Salsa fresca or fresh salsa is made with tomatoes and chilies. It also includes ingredients such as onions, chilies, an acid and herbs.
Fresh salsa is typically piquant, ranging from mild to extremely hot.
The Nutrition of Fresh Mexican Salsa
Mexican salsa can flaunt good nutrition.
The tomatoes, provide Vitamin C and significant amounts of Vitamins A and B which includes niacin, and riboflavin.
The minerals to consider are magnesium, phosphorous, calcium, chromium, and foliate.
Chilies play a prominent role in Mexican cuisine. They contain anti-oxidants and are high in vitamin C, B-6 and other trace minerals. Chilies naturally raise metabolic rate.

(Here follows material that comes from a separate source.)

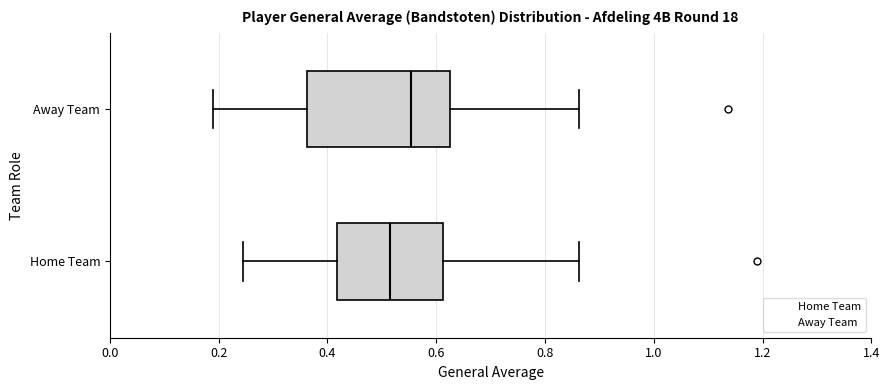

Which box's median line is the furthest to the right?

Away Team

Its active ingredient, capsaicin, generates heat and also increase heart rate when consumed, both of which help to burn calories.
Medical studies have found that the capsaicin in chilies can suppress the appetite, at least slightly.
The World Health Organization (WHO) supports the use of onions for the treatment of poor appetite, the prevention of atherosclerosis, the treatments of coughs, colds, asthma and bronchitis.
To finish it off, limes or lemons have high levels of Vitamin C, B-6, potassium, folate, and flavonoids.
Salsa is a meal in itself with all that nutrition. Enjoy the video!!
Fresh Mexican Salsa
5 red tomatoes chopped, medium sized
½ medium yellow onion, diced
3 Serrano peppers, diced
½ cup cilantro, chopped
¼ cup lemon juice
Remove the seeds from the tomatoes and Serrano peppers (leave ribs for a mildly hotter salsa, if not remove ribs as well).
Chop and dice the onion, tomato and peppers. Mix in a medium bowl. Add lemon juice and mix in until well incorporated.
Fill two mason jars and store in refrigerator for up to 10 days.
Enjoy with tortilla chips or any Mexican meal.